The fuel cell premieres in the regular-service bus

In 1997 the new developments continued to appear in quick succession. NEBUS was the name of a Mercedes-Benz O 405 with a novel type of drive system: it was the world’s first fuel cell-powered bus suited for regular service. It pointed new ways to an environmentally friendly future. The NEBUS emitted no exhaust gases; only water issued from the exhaust pipe. NEBUS stands for “New Electric Bus,” but could also mean “No Emission Bus.” The fuel of the revolutionary vehicle was hydrogen which was stored in cylinders on the roof, the same as in the gas buses. The rear end of the bus accommodated ten fuel cell stacks, each with a power output of 25 kW. In an electrochemical reaction they converted hydrogen into electricity, which in turn drove the wheel hub motors. The new bus was extremely quiet in operation; acceleration was very dynamic. The local exhaust emissions consisted exclusively of harmless water vapor.

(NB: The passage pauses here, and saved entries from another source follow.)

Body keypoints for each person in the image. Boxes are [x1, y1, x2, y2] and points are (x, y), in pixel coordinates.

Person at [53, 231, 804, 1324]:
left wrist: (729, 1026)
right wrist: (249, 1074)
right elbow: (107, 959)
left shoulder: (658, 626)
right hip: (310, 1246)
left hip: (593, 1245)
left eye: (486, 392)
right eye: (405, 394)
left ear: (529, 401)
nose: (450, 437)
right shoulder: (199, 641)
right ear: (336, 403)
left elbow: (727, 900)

NEBUS was both climax and end of the development of the O 405, whose exceedingly successful career gradually was coming to a close after more than a dozen years. Born as a second-generation standard bus, the O 405 had gone through an almost incredible evolution: it embarked upon a second career as a low-floor bus, and in the process even surpassed the initially planned S 80 for passenger friendliness. Numerous variants grew out of its original specifications book; with different drive systems, including even the fuel cell, it pointed a way far into the future.

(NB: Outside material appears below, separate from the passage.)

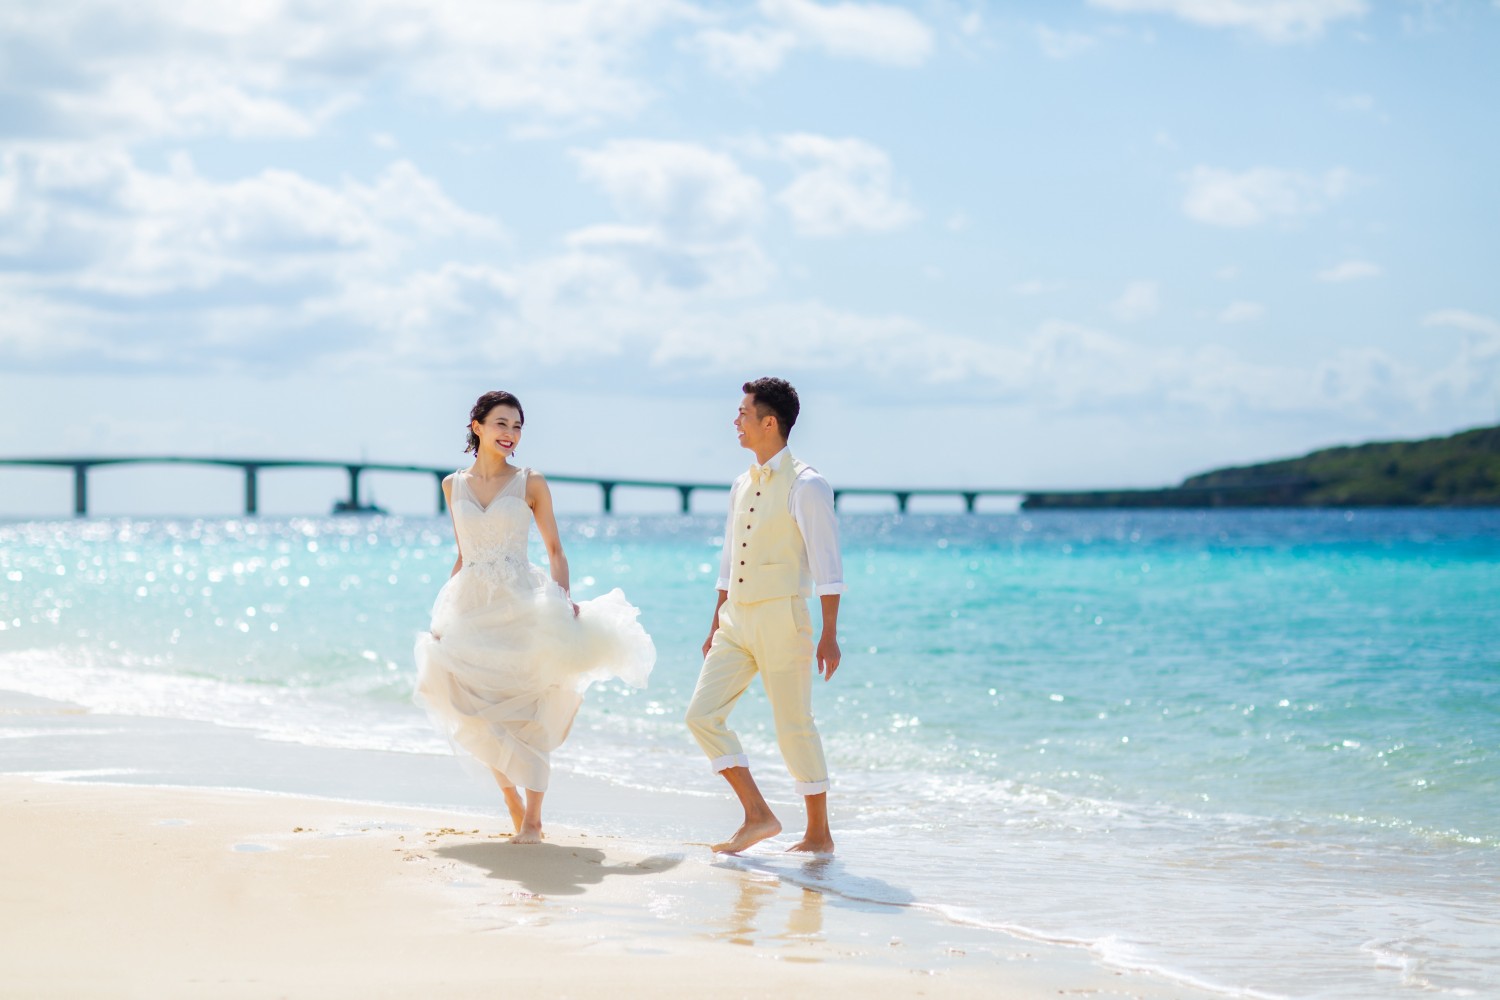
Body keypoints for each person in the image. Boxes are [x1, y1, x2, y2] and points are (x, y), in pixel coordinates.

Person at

The great success of the O 405 can best be measured in figures: around 12,000 solo buses, more than 3700 articulated buses, about 5000 rural-service units including the O 407 and O 408 add up to the impressive figure of 20,488 regular-service buses from a single family. With that the O 405 set a tremendously high standard by which its successor would be measured. But the successor stands a chance of outdoing even the O 405, for in the Citaro, in 1997 Mercedes-Benz presented a revolutionary concept for regular-service buses.